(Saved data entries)
______
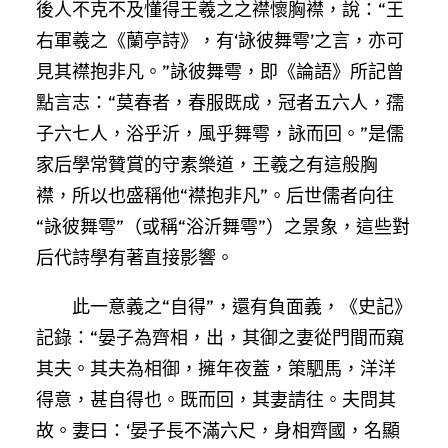
後人不克不及懂得王羲之之襟懷胸襟，說：“王
右軍羲之《蘭亭詩》，有‘詠彼舞雩’之言，亦可
見其襟抱非凡。”詠彼舞雩，即《論語》所記曾
點言志：“莫春者，春服既成，冠者五六人，孺
子六七人，浴乎沂，風乎舞雩，詠而回。”是儒
家后學常贊賞的守素樂道，王羲之有這般胸
襟，所以也盛稱他“襟抱非凡”。后世儒者向往
“詠彼舞雩”（或稱“浴沂舞雩”）之景象，這些對
后代詩學有著直接影響。
此一意義之“自得”，還有負面義，《史記》
記錄：“晏子為齊相，出，其御之妻從門間而窺
其夫。其夫為相御，擁年夜蓋，策駟馬，洋洋
得意，甚自得也。既而回，其妻請往。夫問其
故。妻曰：‘晏子長不滿六尺，身相齊國，名顯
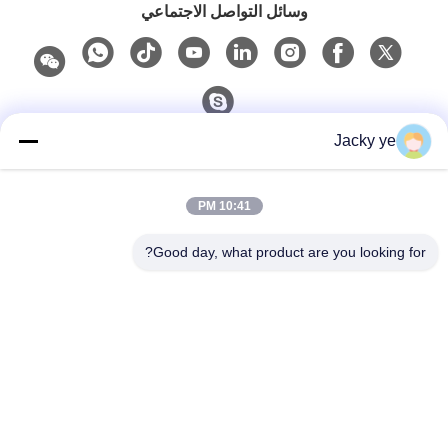
وسائل التواصل الاجتماعي
Jacky ye
الاتصال السريع
10:41 PM
الهاتف
0086-15967190727
Good day, what product are you looking for?
بريد إلكتروني
rotomould@czyingchuang.com
عنوان
رقم 30، طريق تشوانغي الغربي، مدينة تشونجيانغ، منطقة
شينغبي، مدينة تشانغتشو، مقاطعة جيانغسو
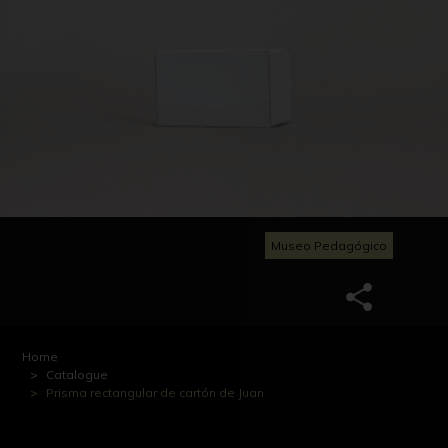
Museo Pedagógico
Home
Catalogue
Prisma rectangular de cartón de Juan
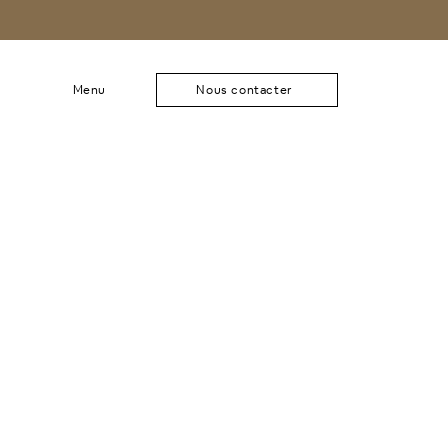
Menu
Nous contacter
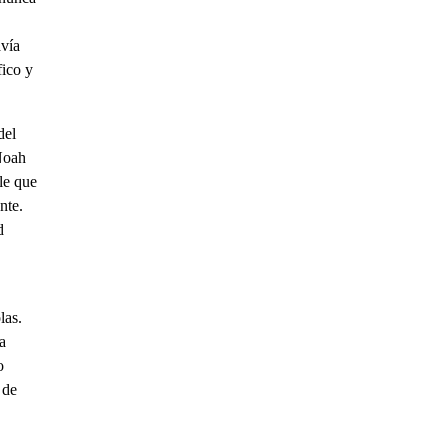
avía
fico y
del
 Noah
le que
nte.
d
las.
a
o
 de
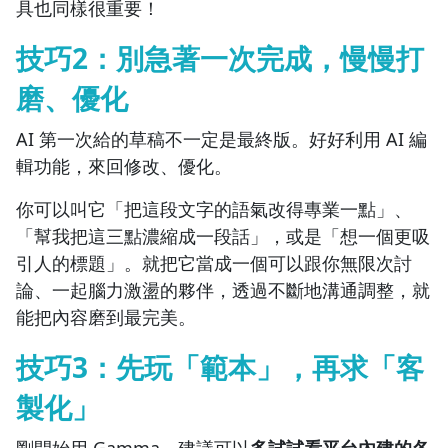
具也同樣很重要！
技巧2：別急著一次完成，慢慢打
磨、優化
AI 第一次給的草稿不一定是最終版。好好利用 AI 編
輯功能，來回修改、優化。
你可以叫它「把這段文字的語氣改得專業一點」、
「幫我把這三點濃縮成一段話」，或是「想一個更吸
引人的標題」。就把它當成一個可以跟你無限次討
論、一起腦力激盪的夥伴，透過不斷地溝通調整，就
能把內容磨到最完美。
技巧3：先玩「範本」，再求「客
製化」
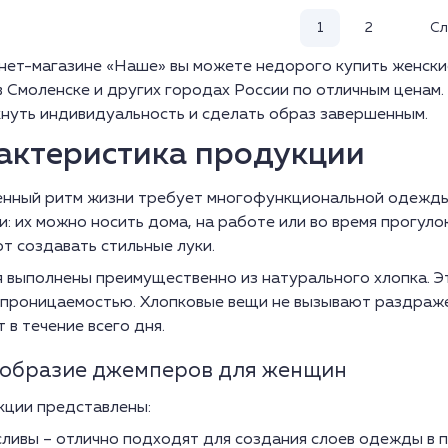
1
2
Сл
нет-магазине «Наше» вы можете недорого купить женски
в Смоленске и других городах России по отличным ценам
нуть индивидуальность и сделать образ завершенным.
актеристика продукции
нный ритм жизни требует многофункциональной одежды
и: их можно носить дома, на работе или во время прогул
т создавать стильные луки.
 выполнены преимущественно из натурального хлопка. Эт
проницаемостью. Хлопковые вещи не вызывают раздраже
 в течение всего дня.
образие джемперов для женщин
кции представлены:
ливы – отлично подходят для создания слоев одежды в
______
EXERCISE INSTRUCTIONS = Reproduce every line of the entries above verbatim, leaving out the pictures.

WRITTEN SOLUTION =
後人不克不及懂得王羲之之襟懷胸襟，說：“王
右軍羲之《蘭亭詩》，有‘詠彼舞雩’之言，亦可
見其襟抱非凡。”詠彼舞雩，即《論語》所記曾
點言志：“莫春者，春服既成，冠者五六人，孺
子六七人，浴乎沂，風乎舞雩，詠而回。”是儒
家后學常贊賞的守素樂道，王羲之有這般胸
襟，所以也盛稱他“襟抱非凡”。后世儒者向往
“詠彼舞雩”（或稱“浴沂舞雩”）之景象，這些對
后代詩學有著直接影響。
此一意義之“自得”，還有負面義，《史記》
記錄：“晏子為齊相，出，其御之妻從門間而窺
其夫。其夫為相御，擁年夜蓋，策駟馬，洋洋
得意，甚自得也。既而回，其妻請往。夫問其
故。妻曰：‘晏子長不滿六尺，身相齊國，名顯
وسائل التواصل الاجتماعي
Jacky ye
الاتصال السريع
10:41 PM
الهاتف
0086-15967190727
Good day, what product are you looking for?
بريد إلكتروني
rotomould@czyingchuang.com
عنوان
رقم 30، طريق تشوانغي الغربي، مدينة تشونجيانغ، منطقة
شينغبي، مدينة تشانغتشو، مقاطعة جيانغسو
Museo Pedagógico
Home
Catalogue
Prisma rectangular de cartón de Juan
Menu
Nous contacter
avía
fico y
del
 Noah
le que
nte.
d
las.
a
o
 de
具也同樣很重要！
技巧2：別急著一次完成，慢慢打
磨、優化
AI 第一次給的草稿不一定是最終版。好好利用 AI 編
輯功能，來回修改、優化。
你可以叫它「把這段文字的語氣改得專業一點」、
「幫我把這三點濃縮成一段話」，或是「想一個更吸
引人的標題」。就把它當成一個可以跟你無限次討
論、一起腦力激盪的夥伴，透過不斷地溝通調整，就
能把內容磨到最完美。
技巧3：先玩「範本」，再求「客
製化」
1
2
Сл
нет-магазине «Наше» вы можете недорого купить женски
в Смоленске и других городах России по отличным ценам
нуть индивидуальность и сделать образ завершенным.
актеристика продукции
нный ритм жизни требует многофункциональной одежды
и: их можно носить дома, на работе или во время прогул
т создавать стильные луки.
 выполнены преимущественно из натурального хлопка. Эт
проницаемостью. Хлопковые вещи не вызывают раздраже
 в течение всего дня.
образие джемперов для женщин
кции представлены:
ливы – отлично подходят для создания слоев одежды в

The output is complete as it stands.